3.5 Pricing and taxes

3.5.1 The Company’s internal transfer prices are set in accordance with “arms length principles”. This means that the Company in principle operates its subsidiaries as independent companies, i.a. trade as if with a third party. This facilitates accounting and tax issues in the different entities.

3.6 Loyalty, conflict of interest and confidentiality

3.6.1 The Company will require all employees to be loyal to the Company, and to refrain from actions or to have interests that make it difficult to perform their work objectively and effectively.

3.6.2 All employees are responsible to notify the Board of Directors of a situation where he/she has a material direct or indirect interest in any transaction or other matter entered into by the company or binding on the company.

3.6.3 Conflicts of interests should be avoided. Should a conflict of interest arise, all employees will be required to evaluate the situation and notify the superior of the partiality or conflict of interest. A conflict of interest situation may involve, but are not limited to, customers, suppliers, contractors, present or prospective employees, competitors or relations.

3.6.4 All employees shall keep confidential all corporate and other matters that could provide third parties with unauthorised access to confidential information, and exercise caution when discussing internal affairs so as to avoid being overheard by unauthorised persons.

3.6.5 Only the CEO and the Chairman of the Board of Directors of the Company shall be entitled to make public statements on behalf of the Group.

3.7 Environmental issues

3.7.1 The Company shall strive to be market leading in environmental protection. All employees will be required to bear in mind the environmental effects work-related activities have on nature and the environment and apply environmentally friendly solutions to the extent reasonably possible.]

3.8 Trading in the Company shares, accounting and reporting

3.8.1 Those of the Company’s employees who have information relevant to the pricing of the
Company shares in the exchange markets shall keep such information confidential and comply with applicable legislation and the Insider Trading Regulations of the Company.

3.8.2 The Company’s employees will only be entitled to trade in the the Company shares in compliance with applicable legislation and the Insider Trading Regulations of the Company. All employees must familiarise themselves with applicable legislation and the Insider Trading Regulations of the Company before trading in the Company’s shares.
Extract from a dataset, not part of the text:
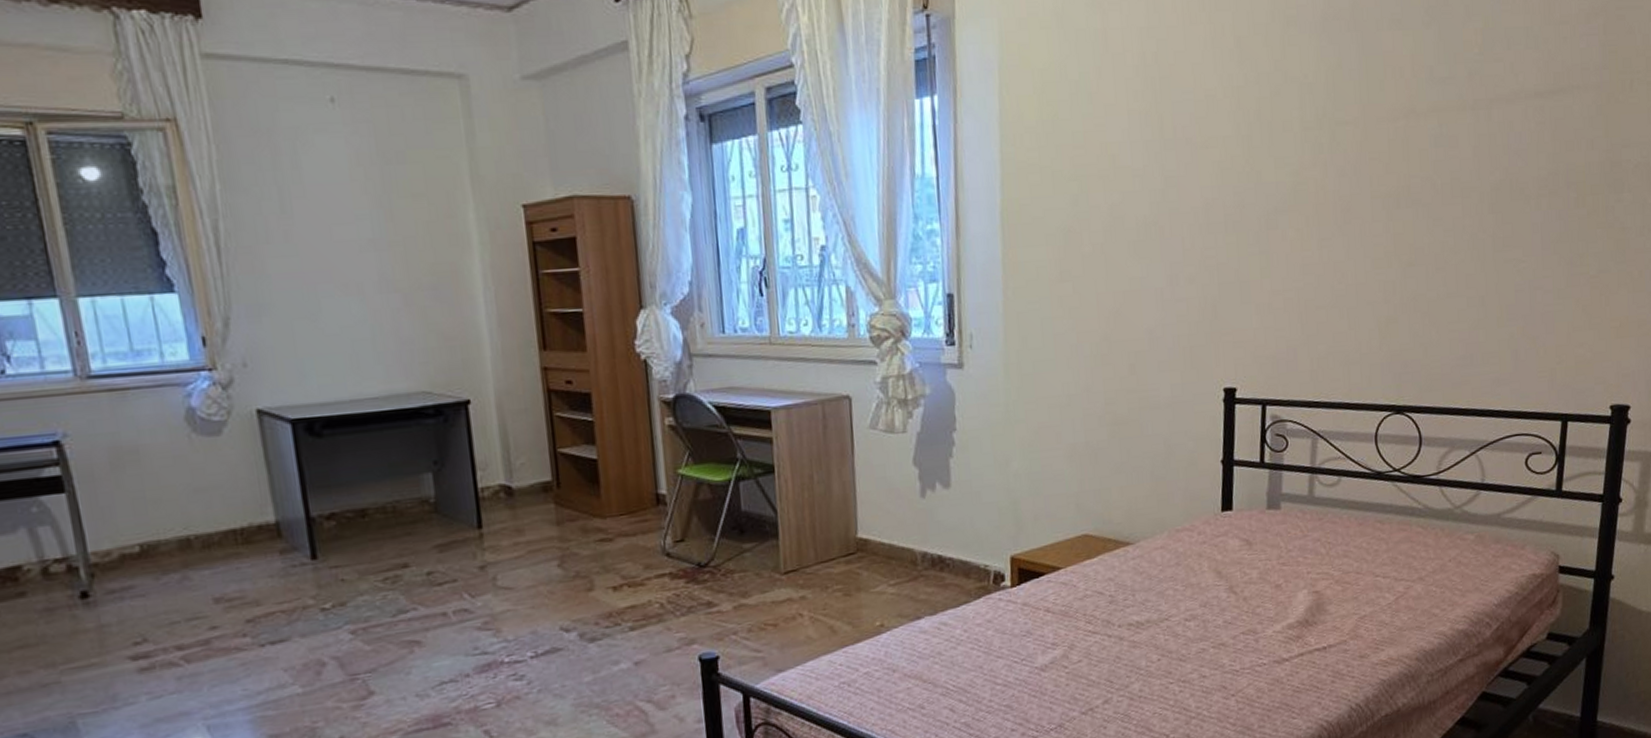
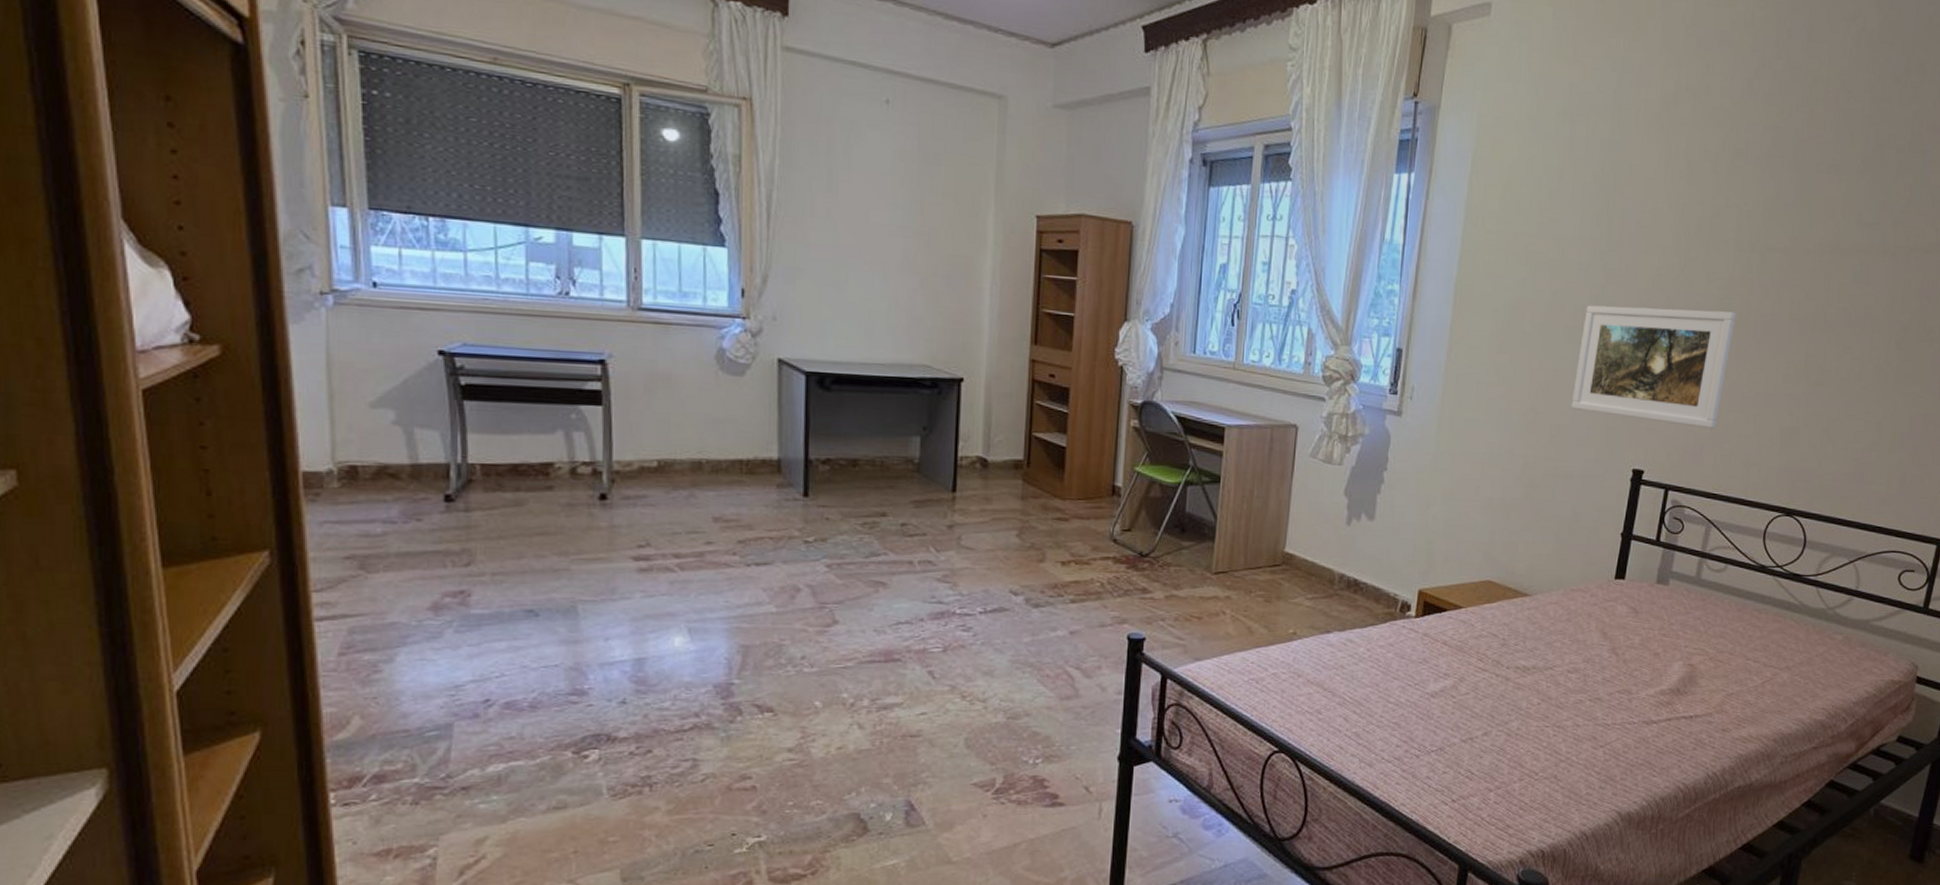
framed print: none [1146,199,1313,333] -> present [1571,305,1736,429]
3.8.3 The Company shall establish accounting procedures, ensuring that all transactions are correctly registered in accordance with applicable laws and regulations. All employees will be required to follow the Company’s regulations concerning registration of transactions and proper documentation. All employees will be responsible for ensuring that business transactions are fully and correctly reported and documented and in accordance with generally accepted accounting practice.
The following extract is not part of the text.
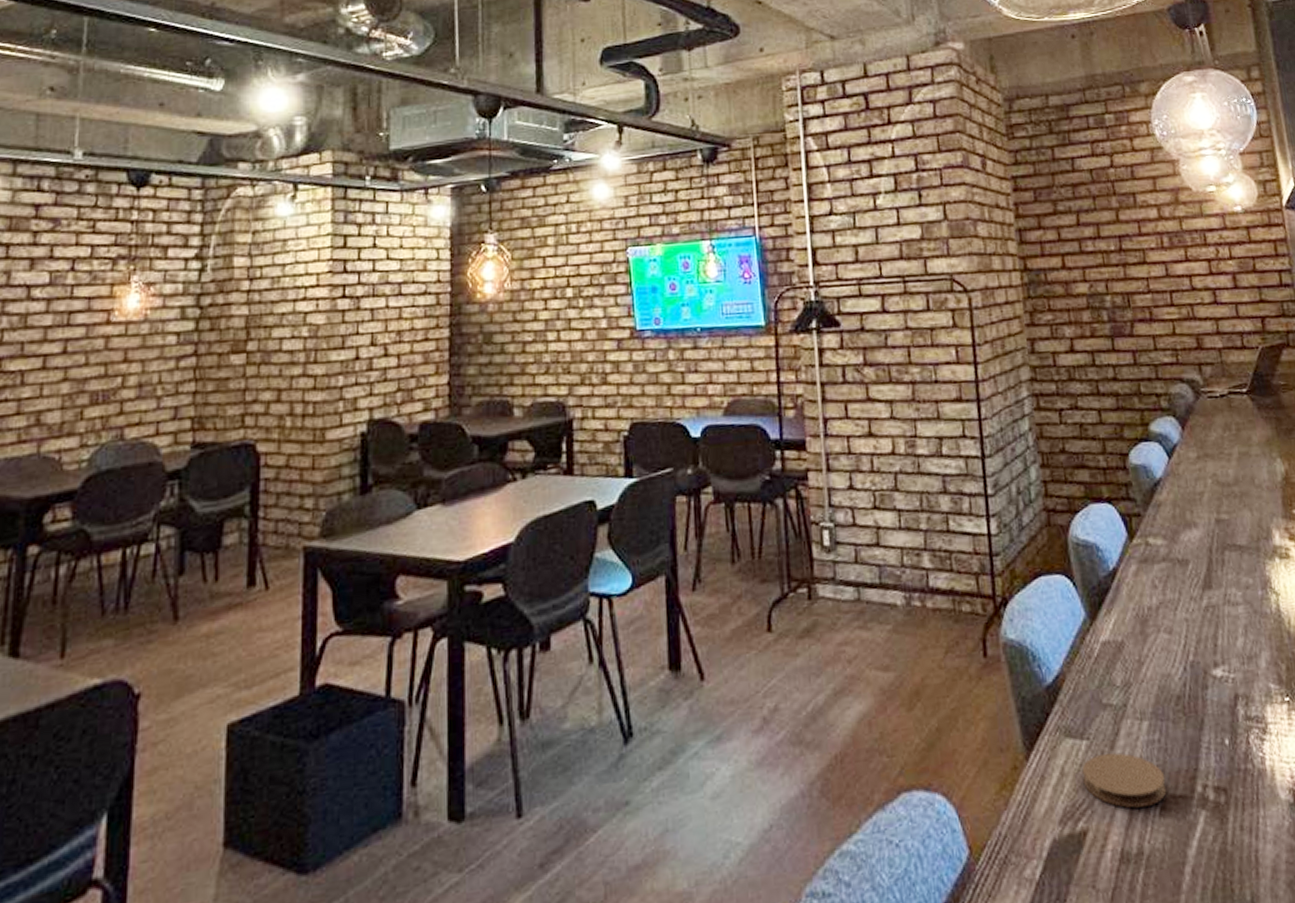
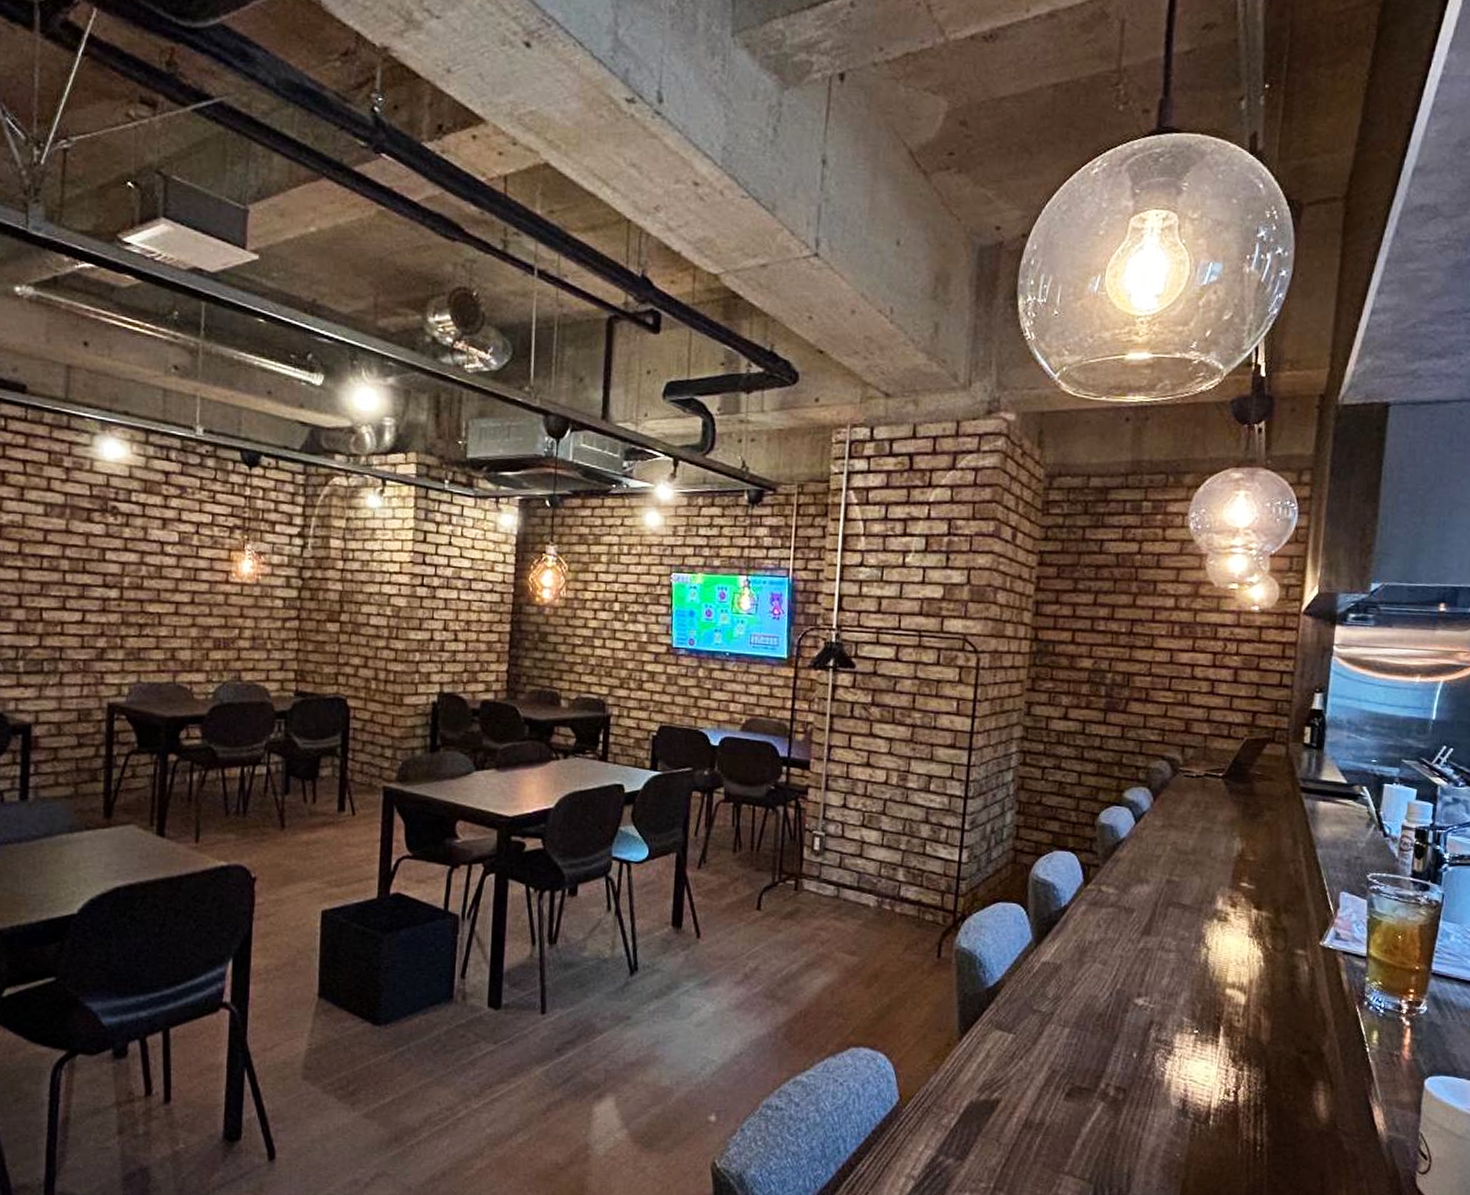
coaster: present [1082,753,1167,808] -> none [1004,1047,1075,1091]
3.8.4 The Company’s reporting shall in all material respects comply with applicable laws and regulations and be full, fair, accurate, timely and understandable.

3.9 Private interests and actions by employees

3.9.1 No employee of the Company should hold another position or carry out work for others during working hours without prior written permission from a supervisor.
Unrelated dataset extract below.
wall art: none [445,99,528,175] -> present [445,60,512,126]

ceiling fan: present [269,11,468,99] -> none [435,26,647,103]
3.10 Control and sanctions

3.10.1 As an integrated part of internal/external auditing, vendor assessment etc., the Company shall on a regular basis check that all aspects of the above guidelines are followed.

3.10.2 Any infringement of the Code should be raised immediately with a supervisor. If this is not possible, the infringement should be raised with a member of the the Company Interconnect Solutions Executive Management, or if applicable a member of the Board of Directors.

3.10.3 The Board of Directors of the relevant company within the Group shall take all action it considers appropriate, and investigate any violations of the Code reported to it. The respective Board shall, in respect of any not insignificant violations committed, also report to the Board of the Company.

3.10.4 If a violation has occurred, the relevant Board of directors or supervising manager shall take the necessary disciplinary and preventive actions, normally termination of employment, termination of supplier contract etc.